View Single Post
  #5   Report Post  
nestork nestork is offline
Senior Member
 
Posts: 2,498
Default

Rebel:

Also, you should know that floor tiles are set individually, and by hand, and so it's normal for them to not all be exactly the same height. Most of the time that's not a problem because the elevation differences aren't enough to trip over. But, they can be enough to cause a toilet bowl to rock a little.

Consequently, it's common for tile setters to jam coins under the toilet bowl to prevent that rocking OR caulk around the base of the bowl to minimize movement of the bowl. The caulk around the front of your bowl was very possibly put there by the people who tiled the floor to prevent the bowl from rocking.

Really, the place to caulk is around the toilet floor flange and to caulk up any holes in the floor flange itself. That way, if your wax seal leaks, the water won't leak into the floor to cause wood rot or water damage to the ceiling below. It'll leak out onto the floor beside the toilet to alert you of a leaking wax seal.
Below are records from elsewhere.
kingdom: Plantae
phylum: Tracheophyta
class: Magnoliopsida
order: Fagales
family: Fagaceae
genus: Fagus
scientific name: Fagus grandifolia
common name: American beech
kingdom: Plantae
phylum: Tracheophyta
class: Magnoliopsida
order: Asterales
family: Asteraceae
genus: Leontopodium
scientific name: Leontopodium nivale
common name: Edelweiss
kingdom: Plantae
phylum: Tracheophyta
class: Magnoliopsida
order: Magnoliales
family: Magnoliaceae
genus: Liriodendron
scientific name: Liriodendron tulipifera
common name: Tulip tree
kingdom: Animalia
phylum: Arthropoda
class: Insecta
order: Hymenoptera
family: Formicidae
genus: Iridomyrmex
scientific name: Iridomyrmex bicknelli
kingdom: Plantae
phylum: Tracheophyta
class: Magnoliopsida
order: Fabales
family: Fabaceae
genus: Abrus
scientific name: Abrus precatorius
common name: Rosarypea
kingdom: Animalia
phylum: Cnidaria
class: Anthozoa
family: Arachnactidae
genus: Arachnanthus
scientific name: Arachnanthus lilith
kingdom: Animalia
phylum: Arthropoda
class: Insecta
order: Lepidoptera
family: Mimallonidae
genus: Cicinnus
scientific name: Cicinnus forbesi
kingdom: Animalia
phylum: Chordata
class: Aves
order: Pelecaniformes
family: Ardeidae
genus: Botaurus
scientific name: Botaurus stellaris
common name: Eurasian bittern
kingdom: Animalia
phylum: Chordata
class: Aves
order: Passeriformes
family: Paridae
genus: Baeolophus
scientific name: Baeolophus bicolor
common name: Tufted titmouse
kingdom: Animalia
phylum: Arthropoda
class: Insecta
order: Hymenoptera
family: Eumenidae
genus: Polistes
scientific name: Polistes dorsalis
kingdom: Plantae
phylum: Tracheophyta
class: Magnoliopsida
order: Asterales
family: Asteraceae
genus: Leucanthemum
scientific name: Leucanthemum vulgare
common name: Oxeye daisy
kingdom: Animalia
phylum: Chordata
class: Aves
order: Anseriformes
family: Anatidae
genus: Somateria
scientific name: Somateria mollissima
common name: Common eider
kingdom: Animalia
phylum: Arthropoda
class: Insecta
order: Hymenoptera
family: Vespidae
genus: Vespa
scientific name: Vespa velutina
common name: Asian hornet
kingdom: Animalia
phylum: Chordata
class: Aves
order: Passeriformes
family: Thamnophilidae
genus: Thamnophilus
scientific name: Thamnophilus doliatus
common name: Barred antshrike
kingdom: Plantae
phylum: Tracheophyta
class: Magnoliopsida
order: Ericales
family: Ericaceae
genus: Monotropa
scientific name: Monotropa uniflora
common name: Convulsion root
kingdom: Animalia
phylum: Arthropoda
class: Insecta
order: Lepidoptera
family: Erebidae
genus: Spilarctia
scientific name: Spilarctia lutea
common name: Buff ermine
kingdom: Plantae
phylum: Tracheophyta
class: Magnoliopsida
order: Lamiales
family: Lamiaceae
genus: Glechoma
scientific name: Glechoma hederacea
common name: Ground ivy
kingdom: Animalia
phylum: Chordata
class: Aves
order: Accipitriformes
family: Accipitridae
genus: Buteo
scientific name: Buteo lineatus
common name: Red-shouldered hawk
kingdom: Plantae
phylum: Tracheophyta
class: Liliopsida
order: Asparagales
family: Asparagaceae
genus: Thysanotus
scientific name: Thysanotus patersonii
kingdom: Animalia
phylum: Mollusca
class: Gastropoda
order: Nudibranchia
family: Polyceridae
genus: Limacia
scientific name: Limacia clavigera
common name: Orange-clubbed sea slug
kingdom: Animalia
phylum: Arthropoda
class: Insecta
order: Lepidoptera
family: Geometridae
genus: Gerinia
A caulk called Kop-R-Lastic sticks well to both ABS and PVC floor flanges. Both Kop-R-Lastic and Stone Mason Gutter & Siding Sealant are exactly the same caulk being sold in different tubes by the same manufacturer. In Canada, both products are made by the U.S.E. Hickson Company and in the US, both are made by the Henrys company. In Canada, Home Depot sells Stone Mason Gutter & Siding Sealant, but only in the area of the store where they sell evestroughing materials; not in their painting area. Also, Kop-R-Lastic can be ordered in about 10 different colours, but Home Depot only sells Stone Mason Gutter & Siding Sealant in white and clear. Use this stuff to caulk around your toilet floor flange the next time you take the toilet off.

Stone Mason Gutter & Siding Sealant is my favouritest caulk. It sticks well right away, so that it has good ADhesion to building materials, but over the course of the next three to five years, the synthetic rubber molecules in it crosslink with each other, making it a bit stiffer, but raising it's COhesive strength above it's adhesive strength. That means it sticks to itself even better than it sticks to common construction materials. That's a real advantage because if you ever want to remove the stuff, you just get one end of it started, and it pulls off like a rubber rope. It is hard to pull it off, but it pulls off cleanly, making the job of re-caulking very much faster and easier because completely removing the old caulk only takes a minute. I won't use any other caulk on the 66 windows in my building because with this stuff, insufficient adhesion is never a problem, but removing it when you want/need to is a breeze.